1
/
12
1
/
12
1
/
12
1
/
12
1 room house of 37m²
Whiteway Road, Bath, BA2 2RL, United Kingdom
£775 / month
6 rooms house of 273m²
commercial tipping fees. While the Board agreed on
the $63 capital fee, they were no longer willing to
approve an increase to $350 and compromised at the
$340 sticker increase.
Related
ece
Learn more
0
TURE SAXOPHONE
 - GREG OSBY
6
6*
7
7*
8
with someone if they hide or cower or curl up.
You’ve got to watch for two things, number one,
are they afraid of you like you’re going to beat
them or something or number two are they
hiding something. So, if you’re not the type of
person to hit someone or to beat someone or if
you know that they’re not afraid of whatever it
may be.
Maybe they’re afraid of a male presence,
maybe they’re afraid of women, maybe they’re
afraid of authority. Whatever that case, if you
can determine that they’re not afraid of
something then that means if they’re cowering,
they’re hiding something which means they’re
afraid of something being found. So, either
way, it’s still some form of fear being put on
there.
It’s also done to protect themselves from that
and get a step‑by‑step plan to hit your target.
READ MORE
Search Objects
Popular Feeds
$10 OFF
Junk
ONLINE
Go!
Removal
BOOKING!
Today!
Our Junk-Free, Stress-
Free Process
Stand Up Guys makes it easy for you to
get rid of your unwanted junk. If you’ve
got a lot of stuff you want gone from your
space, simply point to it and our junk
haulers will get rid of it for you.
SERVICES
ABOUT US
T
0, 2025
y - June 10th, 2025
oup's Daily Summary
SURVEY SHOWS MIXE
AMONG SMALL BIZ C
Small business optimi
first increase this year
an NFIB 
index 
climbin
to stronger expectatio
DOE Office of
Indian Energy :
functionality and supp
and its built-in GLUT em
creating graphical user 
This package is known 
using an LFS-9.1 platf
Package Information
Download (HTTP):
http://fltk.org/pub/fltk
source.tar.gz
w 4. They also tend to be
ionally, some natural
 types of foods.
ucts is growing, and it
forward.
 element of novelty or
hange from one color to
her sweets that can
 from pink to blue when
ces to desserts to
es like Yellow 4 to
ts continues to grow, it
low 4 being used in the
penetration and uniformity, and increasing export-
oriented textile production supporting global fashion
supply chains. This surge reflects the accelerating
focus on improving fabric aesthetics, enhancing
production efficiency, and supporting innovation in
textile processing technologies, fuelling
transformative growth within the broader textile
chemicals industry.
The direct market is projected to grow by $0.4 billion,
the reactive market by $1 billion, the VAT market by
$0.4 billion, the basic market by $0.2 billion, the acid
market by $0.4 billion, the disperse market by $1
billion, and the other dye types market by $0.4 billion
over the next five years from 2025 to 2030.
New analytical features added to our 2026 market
━━━
▸ **Task prompt**
Return every line of text from all the records above, unchanged and in the same order.

▸ **Written answer**
1
/
12
1
/
12
1
/
12
1
/
12
1 room house of 37m²
Whiteway Road, Bath, BA2 2RL, United Kingdom
£775 / month
6 rooms house of 273m²
commercial tipping fees. While the Board agreed on
the $63 capital fee, they were no longer willing to
approve an increase to $350 and compromised at the
$340 sticker increase.
Related
ece
Learn more
0
TURE SAXOPHONE
 - GREG OSBY
6
6*
7
7*
8
with someone if they hide or cower or curl up.
You’ve got to watch for two things, number one,
are they afraid of you like you’re going to beat
them or something or number two are they
hiding something. So, if you’re not the type of
person to hit someone or to beat someone or if
you know that they’re not afraid of whatever it
may be.
Maybe they’re afraid of a male presence,
maybe they’re afraid of women, maybe they’re
afraid of authority. Whatever that case, if you
can determine that they’re not afraid of
something then that means if they’re cowering,
they’re hiding something which means they’re
afraid of something being found. So, either
way, it’s still some form of fear being put on
there.
It’s also done to protect themselves from that
and get a step‑by‑step plan to hit your target.
READ MORE
Search Objects
Popular Feeds
$10 OFF
Junk
ONLINE
Go!
Removal
BOOKING!
Today!
Our Junk-Free, Stress-
Free Process
Stand Up Guys makes it easy for you to
get rid of your unwanted junk. If you’ve
got a lot of stuff you want gone from your
space, simply point to it and our junk
haulers will get rid of it for you.
SERVICES
ABOUT US
T
0, 2025
y - June 10th, 2025
oup's Daily Summary
SURVEY SHOWS MIXE
AMONG SMALL BIZ C
Small business optimi
first increase this year
an NFIB 
index 
climbin
to stronger expectatio
DOE Office of
Indian Energy :
functionality and supp
and its built-in GLUT em
creating graphical user 
This package is known 
using an LFS-9.1 platf
Package Information
Download (HTTP):
http://fltk.org/pub/fltk
source.tar.gz
w 4. They also tend to be
ionally, some natural
 types of foods.
ucts is growing, and it
forward.
 element of novelty or
hange from one color to
her sweets that can
 from pink to blue when
ces to desserts to
es like Yellow 4 to
ts continues to grow, it
low 4 being used in the
penetration and uniformity, and increasing export-
oriented textile production supporting global fashion
supply chains. This surge reflects the accelerating
focus on improving fabric aesthetics, enhancing
production efficiency, and supporting innovation in
textile processing technologies, fuelling
transformative growth within the broader textile
chemicals industry.
The direct market is projected to grow by $0.4 billion,
the reactive market by $1 billion, the VAT market by
$0.4 billion, the basic market by $0.2 billion, the acid
market by $0.4 billion, the disperse market by $1
billion, and the other dye types market by $0.4 billion
over the next five years from 2025 to 2030.
New analytical features added to our 2026 market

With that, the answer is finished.